Quando o arquiteto Oscar Niemeyer (1907 - 2012) instalou o cavalete de madeira, recém adquirido numa feirinha na praça do Lido, bem na divisa do Leme e Copacabana, na Zona Sul do Rio de Janeiro, ele olhou aquele horizonte empoeirado e definiu que o chefe do Poder Executivo deveria está sentado na parte Norte da praça. No extremo Sul ficaria a sede do Poder Judiciário, “e naquele mar de poeira, edificaremos o Congresso Nacional”, disse olhando para o poente. O que viria a ser Brasília passou a conviver com o projeto da Praça dos Três Poderes, afinal, como costumava pedir que todos os monumentos estivesse sempre conservados, "A vida é um sopro, um minuto. A gente nasce, morre. O ser humano é um ser completamente abandonado. As edificações ficam.”

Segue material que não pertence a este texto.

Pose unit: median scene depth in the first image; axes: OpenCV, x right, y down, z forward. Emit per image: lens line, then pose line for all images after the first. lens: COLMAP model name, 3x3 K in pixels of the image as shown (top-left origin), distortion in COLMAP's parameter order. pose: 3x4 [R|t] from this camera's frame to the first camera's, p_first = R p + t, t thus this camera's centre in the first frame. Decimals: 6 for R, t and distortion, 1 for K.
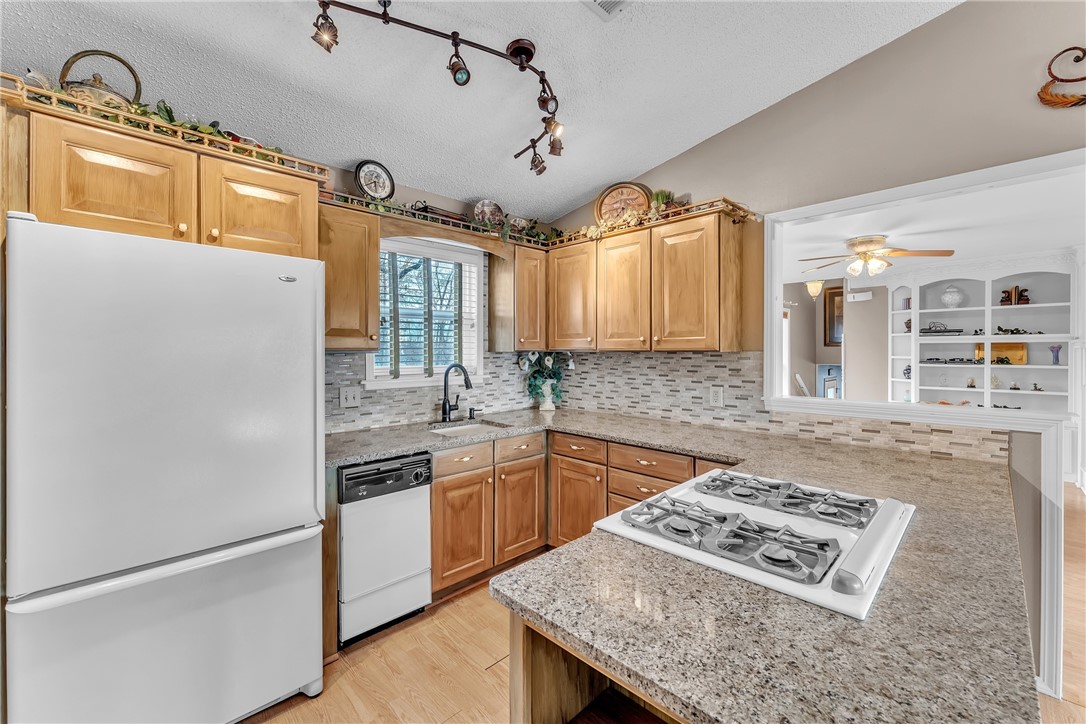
lens RADIAL K [[449.2, 0, 540.2], [0, 449.2, 354.5], [0, 0, 1]] dist [0.001335, 0.000069]
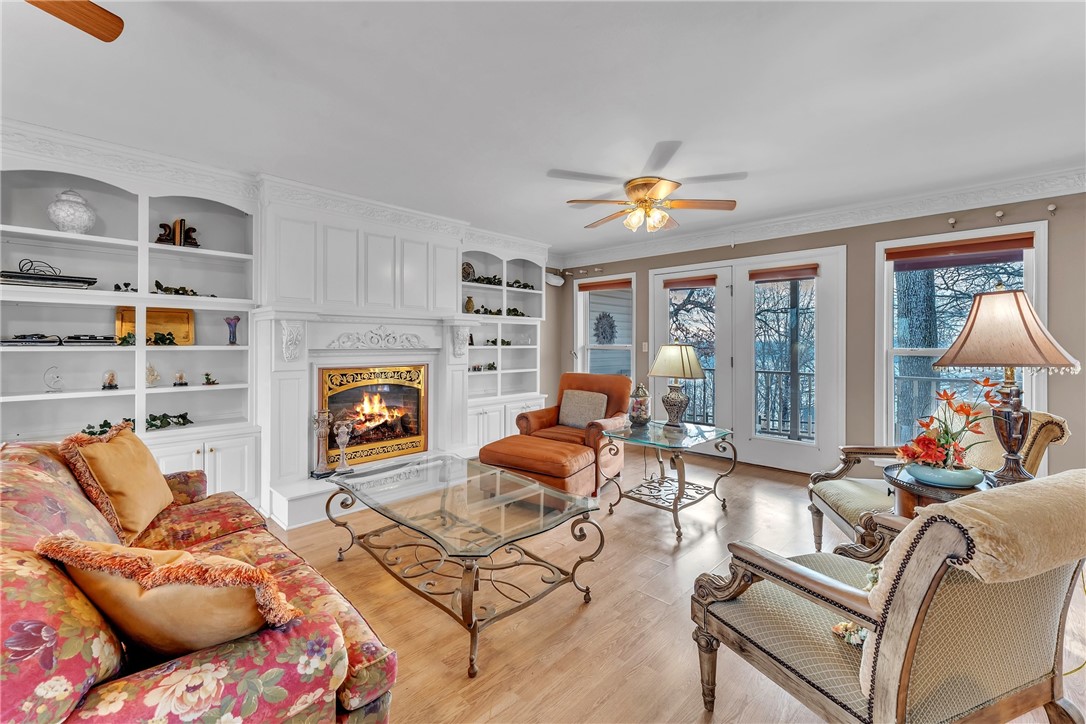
lens RADIAL K [[449.2, 0, 539.6], [0, 449.2, 341.9], [0, 0, 1]] dist [0.001335, 0.000069]
pose [[-0.029335, 0.002116, 0.999567, 0.679380], [0.004816, 0.999986, -0.001975, 0.034216], [-0.999558, 0.004756, -0.029345, 0.842048]]
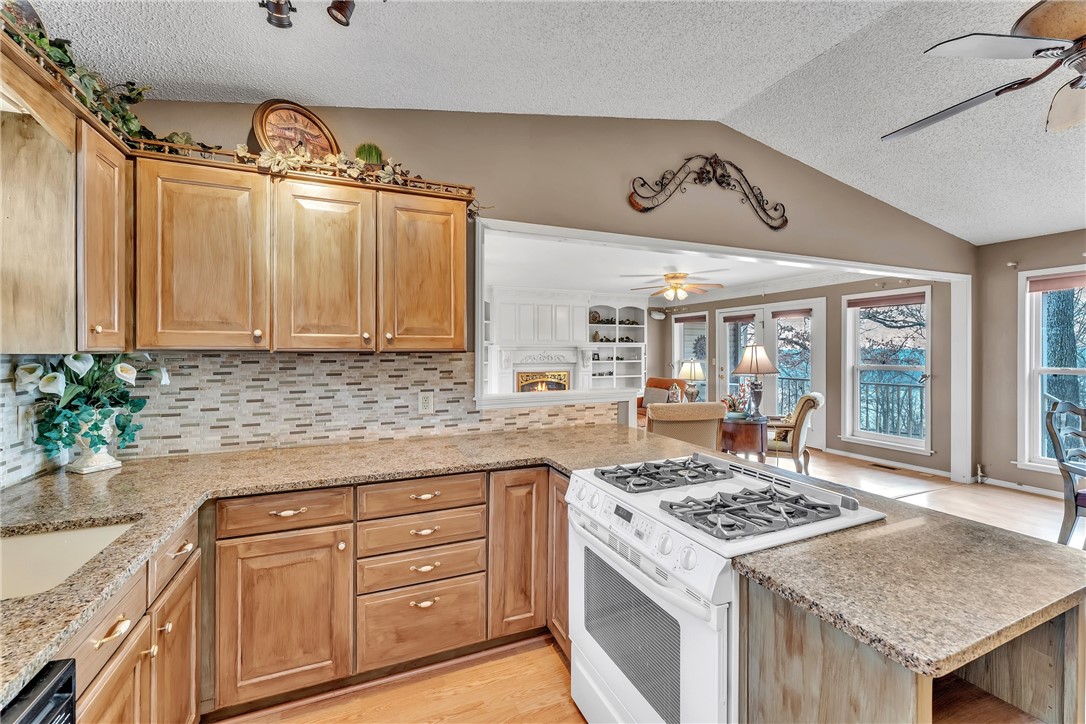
lens RADIAL K [[449.2, 0, 541.2], [0, 449.2, 353.9], [0, 0, 1]] dist [0.001335, 0.000069]
pose [[0.351621, -0.004439, 0.936132, -0.323249], [0.008529, 0.999962, 0.001538, -0.002779], [-0.936103, 0.007444, 0.351646, 0.417920]]
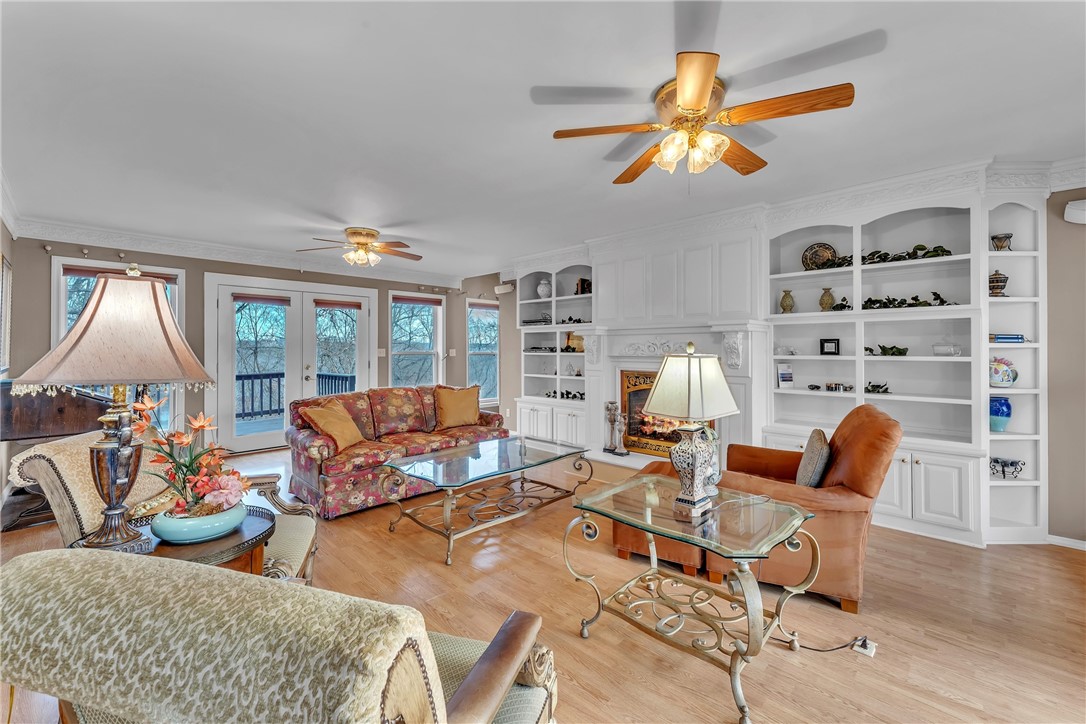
lens RADIAL K [[449.2, 0, 548.8], [0, 449.2, 351.3], [0, 0, 1]] dist [0.001335, 0.000069]
pose [[0.999215, 0.001383, 0.039588, 1.515110], [-0.001280, 0.999996, -0.002633, 0.036604], [-0.039592, 0.002581, 0.999213, -0.087907]]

Antes do avião do governo dos Estados Unidos aterrisar, na madrugada de domingo (26), no aeroporto Juscelino Kubitschek, trazendo a bordo John Kerry, assessor especial do governo Joe Biden para o clima, uma chegada ilustre já vinha mostrando que Washington quer mais do Brasil do que o cenário das fotos da embaixadora Elizabeth Frawley Bagley. A representante do governo Biden no Brasil esteve no Carnaval da Bahia e do Rio de Janeiro, foi em feiras livres em Brasília e em Goiás, visitou autoridades do Poder Executivo. Pronto, o caminho estava sedimentado para o desembarque de Kerry.
“Imagine você, o representante do maior poluidor do Planeta chega ao Brasil, falando de preservação ambiental? Parece piada”, assim reagiu o deputado Ricardo Salles (PL-SP), ex-ministro do Meio Ambiente no governo Bolsonaro. “Importa saber se o governo [Joe] Biden vai dar dinheiro ao Brasil, mas além de saber a quantidade é com quê objetivo? É mesmo de preservação? O que está por trás da vinda de [John] Kerry? Não é somente preservação ambiental”, disse o parlamentar ao Jornal do Commercio.
“O que John Kerry quer, agora, é primeiro fechar as porteiras que [Ricardo] Salles abriu”, disse o deputado Carlos Veras (PT-PE), numa referência ao então ministro do Meio Ambiente que durante reunião ministerial recomendou “ir passando a boiada e mudando todo o regramento e simplificando normas.” “Tem a ver com os problemas do meio ambiente, com as queimadas na Amazônica que o governo Bolsonaro fez vista grossa e também com um alinhamento de Washington com Brasília e os ataques ao Capitólio [em 6 de janeiro de 2021] e nosso 8 de Janeiro. Lá era um grupo inconformado com a derrota de Donald Trump. Aqui, eram terroristas insatisfeitos com a vitória do PT”, afirmou o parlamentar pernambucano.
O governo do Brasil esperava que John Kerry se encantasse com as obras de Oscar Niemeyer, principalmente aquelas que estão na Praça dos Três Poderes, e se compadecesse com os parcos investimentos do país quando o assunto é o meio ambiente. A expectativa era de que ele chegasse a Brasília trazendo na pasta um cheque assinado pelo presidente Joe Biden de US$ 50 milhões (R$ 270 milhões), como parte dos recursos necessários para abastecer o caixa do Fundo Amazônia, prioritariamente destinado a ações de “prevenção, monitoramento e combate ao desmatamento, e de promoção da conservação e do uso sustentável da Amazônia Legal”. Kerry chegou, tomou açaí com a ministra do Meio Ambiente, Marina Silva; degustou o cafezinho do Palácio do Itamaraty; e bebeu caipirinha de cachaça artesanal, com a embaixadora Elizabeth Frawley Bagley, às margens do Lago Paranoá, mas não falou em valores para o fundo.
“Nossas discussões giraram em torno da cooperação dos Estados Unidos ao Fundo Amazônia. Esse debate já vem acontecendo em relação à Noruega, Alemanha. Celebramos que os Estados Unidos também estão imbuídos desse propósito”, disse a ministra Marina Silva. O representante do governo dos Estados Unidos se limitou a afirmar que o início do financiamento “vai se dar em breve. Mas os valores ainda precisam passar pelo Congresso do nosso país”, confirmou, embora sem dar detalhes da quantidade e dos prazos para o desembolso dos valores. Na Praça dos Três Poderes a decepção não poderia ter sido maior.